# [Extrait choisi]
* * * * *

Dans ce climat, la bureaucratie syndicale de la CGT s’est rompue . Il ne reste pas beaucoup de choix : ou la CGT se régénère et ouvre la voie à de nouveaux dirigeants syndicaux, ou elle s’embarque dans le bateau du gouvernement (comme l’ont fait certains vieux dirigeants bureaucrates) pour couler avec lui.
Hugo Moyano, un vieux dirigeant bureaucrate du secteur des camionneurs, a commencé à être accusé de corruption par le gouvernement Macri, au moment où il a rompu avec ce dernier pour accompagner la cause des travailleurs. Son fils, Pablo Moyano, actuel dirigeant des camionneurs, se met à la tête des travailleurs de la base. C’est ainsi qu’ils se sont joints à la Marche 21F et se sont unis aux autres centrales syndicales (telles que la CTA, les enseignants). Un grand nombre de parlementaires, d’indépendants, de commerçants, de simples citoyens, se sont également joints à l’imposant bloc ouvrier syndical argentin.
La popularité de Macri n’a cessé de descendre dans les sondages depuis son imposition violente de la loi sur la sécurité sociale en décembre dernier. Et cette fois-ci il n’a pas réussi à faire passer la mobilisation du 21 février pour un acte de violence, une « défense d’une mafia syndicale ». Les dirigeants de cette mobilisation ont décidé de se réunir pour préparer un Plan de luttes dans les prochains jours, partant des assemblées et réunions dans les usines, les quartiers, les syndicats jusqu’à la décision d’une grève générale nationale pour empêcher la « réforme du Travail » et révoquer la « réforme de la sécurité sociale ».

* * * * *

# [Enregistrements de données]
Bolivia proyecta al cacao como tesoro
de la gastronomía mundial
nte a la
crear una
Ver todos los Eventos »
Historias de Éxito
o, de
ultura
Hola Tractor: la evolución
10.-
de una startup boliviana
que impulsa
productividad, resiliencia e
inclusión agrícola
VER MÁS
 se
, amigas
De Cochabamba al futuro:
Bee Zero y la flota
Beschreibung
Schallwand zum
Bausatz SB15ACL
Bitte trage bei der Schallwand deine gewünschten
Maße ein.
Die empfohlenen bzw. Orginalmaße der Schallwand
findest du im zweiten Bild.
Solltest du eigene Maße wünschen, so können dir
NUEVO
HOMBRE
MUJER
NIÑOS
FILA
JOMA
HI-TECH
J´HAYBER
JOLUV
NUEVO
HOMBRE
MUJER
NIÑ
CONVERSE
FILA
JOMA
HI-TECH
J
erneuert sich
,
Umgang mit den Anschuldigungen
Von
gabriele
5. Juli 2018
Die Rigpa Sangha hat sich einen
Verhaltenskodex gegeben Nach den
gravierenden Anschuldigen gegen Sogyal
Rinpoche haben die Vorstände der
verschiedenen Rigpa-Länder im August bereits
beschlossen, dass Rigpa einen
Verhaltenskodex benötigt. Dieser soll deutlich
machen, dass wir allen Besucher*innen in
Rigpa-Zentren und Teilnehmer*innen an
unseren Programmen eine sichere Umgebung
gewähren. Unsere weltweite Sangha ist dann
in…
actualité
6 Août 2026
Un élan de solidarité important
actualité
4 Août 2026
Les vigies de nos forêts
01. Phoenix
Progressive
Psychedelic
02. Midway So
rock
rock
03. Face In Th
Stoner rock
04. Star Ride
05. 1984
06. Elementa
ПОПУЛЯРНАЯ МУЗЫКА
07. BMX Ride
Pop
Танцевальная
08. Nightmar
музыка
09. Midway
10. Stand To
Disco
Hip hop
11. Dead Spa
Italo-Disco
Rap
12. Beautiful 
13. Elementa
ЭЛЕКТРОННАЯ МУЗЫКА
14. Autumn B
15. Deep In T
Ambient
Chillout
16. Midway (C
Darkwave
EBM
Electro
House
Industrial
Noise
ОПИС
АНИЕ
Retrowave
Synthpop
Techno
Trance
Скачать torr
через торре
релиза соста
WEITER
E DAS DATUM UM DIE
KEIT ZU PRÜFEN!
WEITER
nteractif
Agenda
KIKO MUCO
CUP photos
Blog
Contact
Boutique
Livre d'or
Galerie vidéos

* * * * *

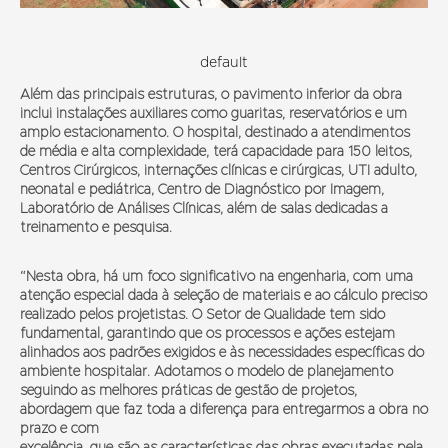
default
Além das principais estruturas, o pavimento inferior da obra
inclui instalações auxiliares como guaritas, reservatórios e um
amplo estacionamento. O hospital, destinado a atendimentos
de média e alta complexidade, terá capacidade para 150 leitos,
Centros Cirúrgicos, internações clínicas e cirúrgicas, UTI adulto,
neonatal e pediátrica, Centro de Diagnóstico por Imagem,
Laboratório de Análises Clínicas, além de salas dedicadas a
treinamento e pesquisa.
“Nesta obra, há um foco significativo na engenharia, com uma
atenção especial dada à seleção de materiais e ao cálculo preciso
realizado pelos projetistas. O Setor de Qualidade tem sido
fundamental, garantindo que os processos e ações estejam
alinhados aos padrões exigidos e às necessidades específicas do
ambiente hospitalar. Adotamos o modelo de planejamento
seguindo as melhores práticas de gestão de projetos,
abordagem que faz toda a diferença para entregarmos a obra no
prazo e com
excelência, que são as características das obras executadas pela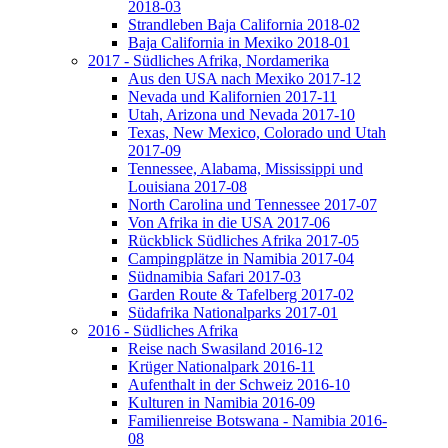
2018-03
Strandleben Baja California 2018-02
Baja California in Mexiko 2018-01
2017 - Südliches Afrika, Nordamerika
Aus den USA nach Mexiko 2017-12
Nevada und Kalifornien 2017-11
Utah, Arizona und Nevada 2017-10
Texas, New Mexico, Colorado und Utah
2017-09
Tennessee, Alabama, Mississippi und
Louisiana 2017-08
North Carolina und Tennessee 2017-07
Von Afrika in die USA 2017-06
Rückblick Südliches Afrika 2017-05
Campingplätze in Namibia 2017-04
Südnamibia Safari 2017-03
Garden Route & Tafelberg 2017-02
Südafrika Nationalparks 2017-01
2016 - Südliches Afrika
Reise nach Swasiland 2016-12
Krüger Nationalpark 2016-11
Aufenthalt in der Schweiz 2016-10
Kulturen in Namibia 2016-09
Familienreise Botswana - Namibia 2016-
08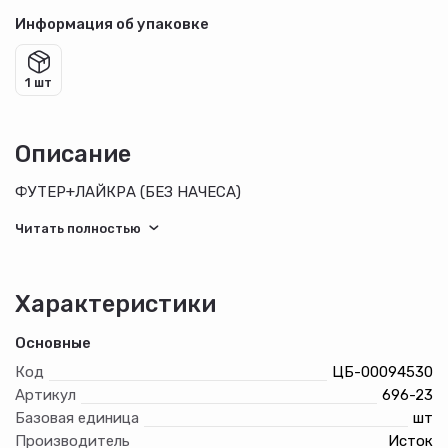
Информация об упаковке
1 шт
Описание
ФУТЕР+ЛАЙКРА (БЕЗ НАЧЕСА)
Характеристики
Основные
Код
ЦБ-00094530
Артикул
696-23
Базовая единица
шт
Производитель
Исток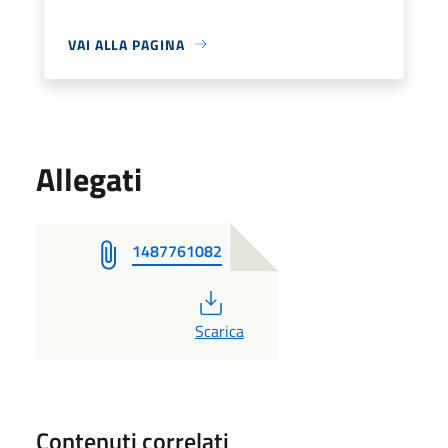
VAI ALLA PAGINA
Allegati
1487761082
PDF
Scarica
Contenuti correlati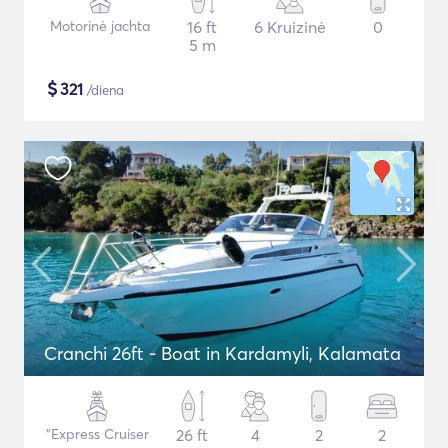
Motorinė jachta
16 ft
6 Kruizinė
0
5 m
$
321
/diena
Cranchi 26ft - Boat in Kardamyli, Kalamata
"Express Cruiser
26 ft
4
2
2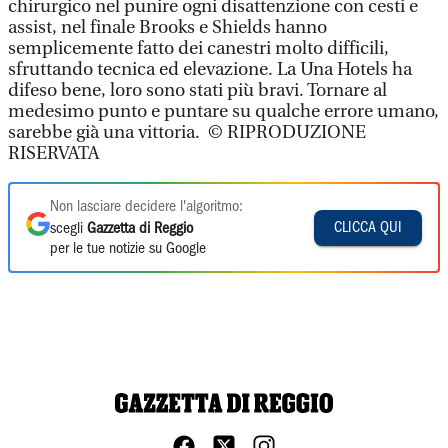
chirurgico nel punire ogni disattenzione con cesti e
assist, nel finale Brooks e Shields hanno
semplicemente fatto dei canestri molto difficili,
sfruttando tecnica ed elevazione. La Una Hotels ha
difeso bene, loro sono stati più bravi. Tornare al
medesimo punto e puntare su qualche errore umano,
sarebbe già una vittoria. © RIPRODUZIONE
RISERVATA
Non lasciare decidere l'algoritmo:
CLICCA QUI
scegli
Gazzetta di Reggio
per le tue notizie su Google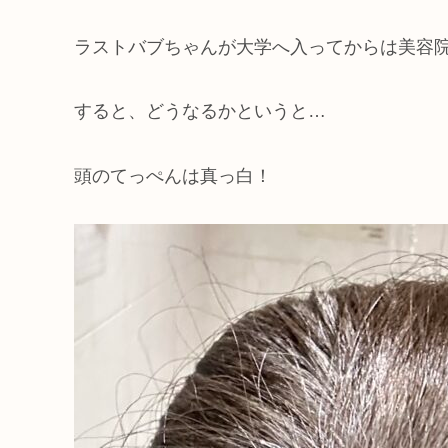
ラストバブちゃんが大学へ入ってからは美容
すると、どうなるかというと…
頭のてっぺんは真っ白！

* * * * *

# [Objectif de l'exercice]
Poursuivez l'extrait sur la mobilisation syndicale argentine du 21 février en reprenant juste après sa dernière phrase. Ces enregistrements proviennent d'une autre source que l'extrait.

# [Zone de réponse]
Depuis le vote forcé de cette loi sur la sécurité sociale, la guerre médiatique n’a pas cessé, de même que les pressions sur les gouverneurs – y inclus ceux de la droite péroniste qui soutenaient Macri – et la Marche du 21F a apporté des éléments nouveaux, de nouvelles forces à l’opposition. La « Réforme du Travail » devra affronter un mouvement syndical qui se réunifie, qui ne se rend pas, et qui, au contraire, est en train de nettoyer une bonne partie de la bureaucratie syndicale et devient une force d’attraction pour des secteurs plus larges des classes moyennes et des petits entrepreneurs qui sont étouffés par l’invasion totale du capital financier et la destruction du pays. Ainsi se prépare un 2019 électoral pour ramener Cristina Kirchner au pouvoir et récupérer les conquêtes sociales, les droits humains et la dignité du peuple argentin.